Jeremy Kaiser, the juvenile detention center director, told supervisors the new center would have 40 beds, would be licensed for 36 beds, but would operate at 32 in order to keep four open for middle of the night transfers.

“When we get full, it is extremely difficult to find open detention beds at other detention facilities in the middle of the night, let alone find transportation to those facilities,” Kaiser wrote in an email to a Times/Dispatch-Argus reporter.

The Iowa Department of Human Services, which licenses the use of juvenile detention beds in the state, agreed to reallocate unused licensed beds from Polk (11) and Linn (7) counties to Scott.

“We believe 36 beds meets our current demands,” Kaiser wrote. “So there is no need to request more beds at this time.” 

The floor plan also showed outdoor and indoor recreation areas, staff offices, video court rooms, four flexible spaces that can be used as classrooms, for faith-based practices, or other programming, as well as a kitchen area, medical area, and space for the Coordinated Assessment Program, a multi-government initiative to connect young people and families referred to the program to resources for housing, health care, and therapy. 

Wold Architect Jonathan Kuzynowski told supervisors Tuesday that an important design element was to create a “calming and restorative environment.”
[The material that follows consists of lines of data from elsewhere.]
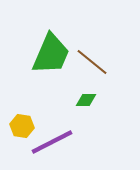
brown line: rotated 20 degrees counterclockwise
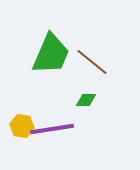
purple line: moved 13 px up; rotated 18 degrees clockwise
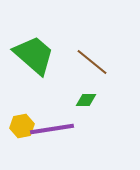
green trapezoid: moved 17 px left, 1 px down; rotated 72 degrees counterclockwise
yellow hexagon: rotated 20 degrees counterclockwise
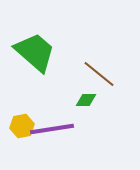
green trapezoid: moved 1 px right, 3 px up
brown line: moved 7 px right, 12 px down
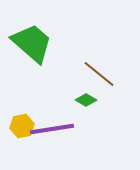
green trapezoid: moved 3 px left, 9 px up
green diamond: rotated 30 degrees clockwise
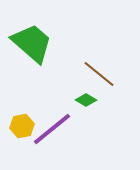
purple line: rotated 30 degrees counterclockwise
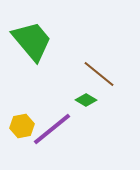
green trapezoid: moved 2 px up; rotated 9 degrees clockwise
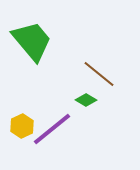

“Also the importance of creating normative environments, creating an environment that doesn’t feel like a correctional facility,” Kuzynowski said. “These are youth and we want to make sure that we’re supporting and getting them back into society.”

Kirsta Ehmke, another Wold Architect said the firm expects the total cost of the project, including demolition, construction, design, tests, surveys, furniture and equipment to total $26.07 million. 

That includes the construction and design of the second floor continuing governance space. The estimate was $21.75 million to construct before the expanded scope of the project was approved.

Ehmke said cost estimates have remained stable moving from the firm’s schematic design phase, its first design phase, to the design development, the second phase of design that fills out details of rooms, such as where light switches go.

“In the construction budget that we set up, we are still tracking with that budget,” Ehmke said. 

Ehmke said the plan is to demolish the current warehouse there now in July, send out bids in August for a construction company, and start construction in October.

The building’s second floor would add a training center and flexible office space to serve as a back-up administration in case the downtown Scott County administration building is rendered unusable by, for example, a natural disaster.

Supervisors approved the expanded scope of the design work in March. 

Scott County plans to use part of its allocation of federal COVID-19 relief American Rescue Plan Act funds for the building projects: $7.25 million for the new juvenile detention center and $2.75 million for the continuing governance portion of the building.